(Beginning of EXCERPTED RECORDS)

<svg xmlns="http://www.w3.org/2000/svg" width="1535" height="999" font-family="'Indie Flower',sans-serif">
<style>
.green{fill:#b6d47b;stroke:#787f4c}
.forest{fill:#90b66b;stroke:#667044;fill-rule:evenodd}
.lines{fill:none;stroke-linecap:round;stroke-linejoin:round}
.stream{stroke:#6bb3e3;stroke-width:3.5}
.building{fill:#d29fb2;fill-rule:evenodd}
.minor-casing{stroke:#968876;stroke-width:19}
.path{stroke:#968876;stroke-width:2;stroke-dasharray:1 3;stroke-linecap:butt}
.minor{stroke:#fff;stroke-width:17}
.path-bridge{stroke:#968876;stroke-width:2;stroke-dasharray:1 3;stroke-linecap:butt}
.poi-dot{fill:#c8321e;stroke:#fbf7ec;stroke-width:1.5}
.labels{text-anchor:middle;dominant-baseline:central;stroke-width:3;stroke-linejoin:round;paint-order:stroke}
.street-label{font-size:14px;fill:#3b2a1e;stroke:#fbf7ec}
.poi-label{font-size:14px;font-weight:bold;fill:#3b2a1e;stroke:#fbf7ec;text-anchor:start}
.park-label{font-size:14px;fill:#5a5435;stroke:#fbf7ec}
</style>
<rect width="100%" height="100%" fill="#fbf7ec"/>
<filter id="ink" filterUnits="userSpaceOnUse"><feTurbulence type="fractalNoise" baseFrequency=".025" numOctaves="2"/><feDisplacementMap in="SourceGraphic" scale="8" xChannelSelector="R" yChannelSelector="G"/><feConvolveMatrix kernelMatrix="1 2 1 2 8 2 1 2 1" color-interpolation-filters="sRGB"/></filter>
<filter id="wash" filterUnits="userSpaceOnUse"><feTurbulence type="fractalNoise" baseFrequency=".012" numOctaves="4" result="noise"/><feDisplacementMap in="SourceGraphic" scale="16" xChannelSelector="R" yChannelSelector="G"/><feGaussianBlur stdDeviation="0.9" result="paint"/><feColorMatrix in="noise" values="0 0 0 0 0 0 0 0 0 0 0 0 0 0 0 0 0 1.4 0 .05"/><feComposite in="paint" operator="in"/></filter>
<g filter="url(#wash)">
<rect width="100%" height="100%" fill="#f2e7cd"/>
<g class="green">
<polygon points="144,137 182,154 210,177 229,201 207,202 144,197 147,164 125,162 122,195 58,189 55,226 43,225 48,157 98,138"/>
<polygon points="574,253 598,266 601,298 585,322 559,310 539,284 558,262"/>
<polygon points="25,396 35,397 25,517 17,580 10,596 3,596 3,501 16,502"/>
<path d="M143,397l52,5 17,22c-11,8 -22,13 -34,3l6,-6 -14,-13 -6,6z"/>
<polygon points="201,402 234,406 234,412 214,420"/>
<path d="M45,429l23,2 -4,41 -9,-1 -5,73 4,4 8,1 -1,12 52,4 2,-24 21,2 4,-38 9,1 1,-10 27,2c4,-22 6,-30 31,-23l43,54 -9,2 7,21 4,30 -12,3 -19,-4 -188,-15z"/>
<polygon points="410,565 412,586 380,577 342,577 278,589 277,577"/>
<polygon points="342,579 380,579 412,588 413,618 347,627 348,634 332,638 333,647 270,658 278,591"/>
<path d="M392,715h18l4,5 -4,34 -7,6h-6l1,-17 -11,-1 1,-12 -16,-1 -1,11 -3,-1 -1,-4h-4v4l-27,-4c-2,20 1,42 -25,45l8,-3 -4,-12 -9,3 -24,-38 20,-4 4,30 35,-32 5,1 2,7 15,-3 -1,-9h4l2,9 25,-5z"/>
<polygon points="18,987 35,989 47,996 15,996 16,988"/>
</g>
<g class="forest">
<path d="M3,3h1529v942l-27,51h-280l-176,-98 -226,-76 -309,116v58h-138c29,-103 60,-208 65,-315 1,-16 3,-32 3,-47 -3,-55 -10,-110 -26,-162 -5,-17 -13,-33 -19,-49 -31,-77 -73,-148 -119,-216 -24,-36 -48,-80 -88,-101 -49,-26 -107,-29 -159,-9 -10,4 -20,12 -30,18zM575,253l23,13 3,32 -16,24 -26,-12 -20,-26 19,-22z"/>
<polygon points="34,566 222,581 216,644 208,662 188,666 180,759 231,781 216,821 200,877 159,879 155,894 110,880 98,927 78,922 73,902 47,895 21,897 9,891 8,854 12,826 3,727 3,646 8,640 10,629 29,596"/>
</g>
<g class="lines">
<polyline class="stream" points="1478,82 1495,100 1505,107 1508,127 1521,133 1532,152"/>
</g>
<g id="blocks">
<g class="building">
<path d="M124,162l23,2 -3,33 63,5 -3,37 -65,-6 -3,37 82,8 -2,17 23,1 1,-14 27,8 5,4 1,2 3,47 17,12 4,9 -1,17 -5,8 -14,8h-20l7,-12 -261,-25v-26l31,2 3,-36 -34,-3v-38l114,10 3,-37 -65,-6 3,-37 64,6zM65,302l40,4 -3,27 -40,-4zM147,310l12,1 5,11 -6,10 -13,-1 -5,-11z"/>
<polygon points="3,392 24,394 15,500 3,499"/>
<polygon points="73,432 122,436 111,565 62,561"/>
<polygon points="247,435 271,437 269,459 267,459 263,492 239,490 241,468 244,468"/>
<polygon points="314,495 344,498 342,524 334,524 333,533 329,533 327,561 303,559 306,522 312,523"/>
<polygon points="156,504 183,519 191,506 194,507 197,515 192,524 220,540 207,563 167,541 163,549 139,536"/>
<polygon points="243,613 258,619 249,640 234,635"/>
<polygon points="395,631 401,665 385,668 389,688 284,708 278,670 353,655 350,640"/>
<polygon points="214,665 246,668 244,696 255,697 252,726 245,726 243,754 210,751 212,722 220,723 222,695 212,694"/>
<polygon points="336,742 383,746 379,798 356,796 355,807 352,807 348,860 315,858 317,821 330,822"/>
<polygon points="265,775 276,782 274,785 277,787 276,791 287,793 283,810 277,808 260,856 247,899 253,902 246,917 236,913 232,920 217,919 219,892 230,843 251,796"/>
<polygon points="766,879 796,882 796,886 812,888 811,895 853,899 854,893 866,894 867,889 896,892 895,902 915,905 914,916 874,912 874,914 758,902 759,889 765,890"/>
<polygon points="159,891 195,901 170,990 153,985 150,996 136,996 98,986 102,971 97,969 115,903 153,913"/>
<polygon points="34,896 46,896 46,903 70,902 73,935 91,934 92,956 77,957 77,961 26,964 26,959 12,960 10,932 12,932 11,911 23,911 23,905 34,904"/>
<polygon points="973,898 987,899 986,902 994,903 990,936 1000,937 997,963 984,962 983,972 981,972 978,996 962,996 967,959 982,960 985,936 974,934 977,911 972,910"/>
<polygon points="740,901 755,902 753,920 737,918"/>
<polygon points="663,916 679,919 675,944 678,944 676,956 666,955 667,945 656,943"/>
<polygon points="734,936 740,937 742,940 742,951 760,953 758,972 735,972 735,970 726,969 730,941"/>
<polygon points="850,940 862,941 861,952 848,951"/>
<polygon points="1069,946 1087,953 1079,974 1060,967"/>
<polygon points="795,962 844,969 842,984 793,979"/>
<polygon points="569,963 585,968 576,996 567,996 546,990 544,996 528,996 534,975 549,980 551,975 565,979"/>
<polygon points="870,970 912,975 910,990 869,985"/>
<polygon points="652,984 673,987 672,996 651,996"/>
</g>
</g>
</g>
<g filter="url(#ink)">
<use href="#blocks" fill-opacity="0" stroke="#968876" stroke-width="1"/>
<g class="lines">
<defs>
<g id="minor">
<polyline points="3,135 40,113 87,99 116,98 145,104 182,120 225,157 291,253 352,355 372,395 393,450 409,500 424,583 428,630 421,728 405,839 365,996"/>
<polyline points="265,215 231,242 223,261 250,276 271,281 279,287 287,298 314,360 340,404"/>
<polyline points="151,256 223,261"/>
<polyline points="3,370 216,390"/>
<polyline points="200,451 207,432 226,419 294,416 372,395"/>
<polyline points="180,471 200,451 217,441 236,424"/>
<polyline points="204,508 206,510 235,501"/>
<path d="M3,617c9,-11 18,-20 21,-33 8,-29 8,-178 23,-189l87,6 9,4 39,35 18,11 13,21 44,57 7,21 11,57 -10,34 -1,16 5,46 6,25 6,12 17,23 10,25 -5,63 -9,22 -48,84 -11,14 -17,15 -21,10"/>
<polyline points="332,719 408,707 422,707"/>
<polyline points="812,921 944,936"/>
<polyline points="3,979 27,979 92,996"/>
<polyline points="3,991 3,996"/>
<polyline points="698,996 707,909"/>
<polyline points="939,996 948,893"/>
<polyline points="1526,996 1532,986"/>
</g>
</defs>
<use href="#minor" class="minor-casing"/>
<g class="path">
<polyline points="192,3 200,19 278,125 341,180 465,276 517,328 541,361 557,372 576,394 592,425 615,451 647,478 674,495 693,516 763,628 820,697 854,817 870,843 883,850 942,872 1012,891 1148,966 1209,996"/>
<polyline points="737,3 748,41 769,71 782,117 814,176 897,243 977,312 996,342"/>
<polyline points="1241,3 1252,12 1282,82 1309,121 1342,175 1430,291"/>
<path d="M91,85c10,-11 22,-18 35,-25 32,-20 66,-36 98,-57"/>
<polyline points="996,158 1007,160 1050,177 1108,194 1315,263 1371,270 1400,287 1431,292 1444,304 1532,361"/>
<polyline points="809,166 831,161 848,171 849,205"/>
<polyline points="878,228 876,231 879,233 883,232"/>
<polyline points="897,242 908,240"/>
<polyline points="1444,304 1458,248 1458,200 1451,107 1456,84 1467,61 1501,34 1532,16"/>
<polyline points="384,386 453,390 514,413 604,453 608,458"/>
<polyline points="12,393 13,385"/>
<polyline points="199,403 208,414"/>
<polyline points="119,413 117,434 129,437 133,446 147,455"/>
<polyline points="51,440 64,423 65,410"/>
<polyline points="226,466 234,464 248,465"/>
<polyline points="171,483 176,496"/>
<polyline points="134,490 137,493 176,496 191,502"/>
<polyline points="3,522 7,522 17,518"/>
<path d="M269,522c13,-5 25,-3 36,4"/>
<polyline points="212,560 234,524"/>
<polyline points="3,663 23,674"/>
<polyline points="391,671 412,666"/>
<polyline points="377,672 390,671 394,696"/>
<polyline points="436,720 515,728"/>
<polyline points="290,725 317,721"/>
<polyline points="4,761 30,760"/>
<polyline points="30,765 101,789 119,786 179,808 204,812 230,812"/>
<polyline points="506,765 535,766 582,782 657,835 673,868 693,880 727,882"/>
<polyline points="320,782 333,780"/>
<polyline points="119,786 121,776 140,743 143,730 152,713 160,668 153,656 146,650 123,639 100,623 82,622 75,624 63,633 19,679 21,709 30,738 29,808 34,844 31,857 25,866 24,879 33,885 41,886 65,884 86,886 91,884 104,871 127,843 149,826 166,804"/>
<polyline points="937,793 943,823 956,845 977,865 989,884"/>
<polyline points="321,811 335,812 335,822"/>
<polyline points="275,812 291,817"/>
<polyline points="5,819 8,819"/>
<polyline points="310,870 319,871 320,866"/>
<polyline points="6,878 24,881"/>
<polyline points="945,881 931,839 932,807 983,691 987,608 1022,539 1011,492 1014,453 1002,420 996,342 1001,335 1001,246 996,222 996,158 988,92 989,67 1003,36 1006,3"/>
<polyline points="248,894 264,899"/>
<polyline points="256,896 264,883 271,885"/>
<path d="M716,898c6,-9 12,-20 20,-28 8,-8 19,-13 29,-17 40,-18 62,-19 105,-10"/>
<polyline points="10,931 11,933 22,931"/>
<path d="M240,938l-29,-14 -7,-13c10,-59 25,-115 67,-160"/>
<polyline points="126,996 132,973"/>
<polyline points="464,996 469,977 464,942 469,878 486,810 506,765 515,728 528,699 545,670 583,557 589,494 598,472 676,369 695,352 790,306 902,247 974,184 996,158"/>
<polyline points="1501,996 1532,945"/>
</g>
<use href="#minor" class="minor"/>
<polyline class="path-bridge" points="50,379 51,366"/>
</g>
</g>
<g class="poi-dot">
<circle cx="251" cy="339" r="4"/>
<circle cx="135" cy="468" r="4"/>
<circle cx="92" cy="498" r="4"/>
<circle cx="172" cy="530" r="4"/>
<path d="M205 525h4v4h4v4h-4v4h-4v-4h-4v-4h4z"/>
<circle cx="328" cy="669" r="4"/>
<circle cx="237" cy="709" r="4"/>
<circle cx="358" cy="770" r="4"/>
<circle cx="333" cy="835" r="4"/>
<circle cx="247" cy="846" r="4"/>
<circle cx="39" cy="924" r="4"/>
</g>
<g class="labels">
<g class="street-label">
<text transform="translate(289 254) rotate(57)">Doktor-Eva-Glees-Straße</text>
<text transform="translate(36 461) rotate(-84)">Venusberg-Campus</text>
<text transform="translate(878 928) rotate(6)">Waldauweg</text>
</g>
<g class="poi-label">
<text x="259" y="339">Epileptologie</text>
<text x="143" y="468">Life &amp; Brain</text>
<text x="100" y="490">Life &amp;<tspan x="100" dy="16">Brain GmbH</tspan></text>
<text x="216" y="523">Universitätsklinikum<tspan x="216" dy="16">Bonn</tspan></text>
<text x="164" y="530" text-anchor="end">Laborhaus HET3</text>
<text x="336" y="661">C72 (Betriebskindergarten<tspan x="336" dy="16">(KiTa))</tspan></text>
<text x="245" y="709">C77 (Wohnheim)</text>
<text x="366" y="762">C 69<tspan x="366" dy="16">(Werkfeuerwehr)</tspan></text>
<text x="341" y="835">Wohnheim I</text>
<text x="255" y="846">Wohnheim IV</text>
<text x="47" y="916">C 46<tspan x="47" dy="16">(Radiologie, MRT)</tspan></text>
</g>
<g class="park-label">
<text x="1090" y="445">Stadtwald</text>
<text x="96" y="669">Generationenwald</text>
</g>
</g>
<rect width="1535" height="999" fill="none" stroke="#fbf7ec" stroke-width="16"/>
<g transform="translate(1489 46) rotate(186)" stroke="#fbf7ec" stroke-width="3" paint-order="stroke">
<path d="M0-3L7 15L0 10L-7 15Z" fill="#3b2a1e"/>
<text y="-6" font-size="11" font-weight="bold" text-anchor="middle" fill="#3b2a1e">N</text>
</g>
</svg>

(End of EXCERPTED RECORDS)

• **WHAT YOU NEED TO DO**
If a line in the material contains "yChannelSelector", show it.

• **THE ANSWER**
<filter id="ink" filterUnits="userSpaceOnUse"><feTurbulence type="fractalNoise" baseFrequency=".025" numOctaves="2"/><feDisplacementMap in="SourceGraphic" scale="8" xChannelSelector="R" yChannelSelector="G"/><feConvolveMatrix kernelMatrix="1 2 1 2 8 2 1 2 1" color-interpolation-filters="sRGB"/></filter>
<filter id="wash" filterUnits="userSpaceOnUse"><feTurbulence type="fractalNoise" baseFrequency=".012" numOctaves="4" result="noise"/><feDisplacementMap in="SourceGraphic" scale="16" xChannelSelector="R" yChannelSelector="G"/><feGaussianBlur stdDeviation="0.9" result="paint"/><feColorMatrix in="noise" values="0 0 0 0 0 0 0 0 0 0 0 0 0 0 0 0 0 1.4 0 .05"/><feComposite in="paint" operator="in"/></filter>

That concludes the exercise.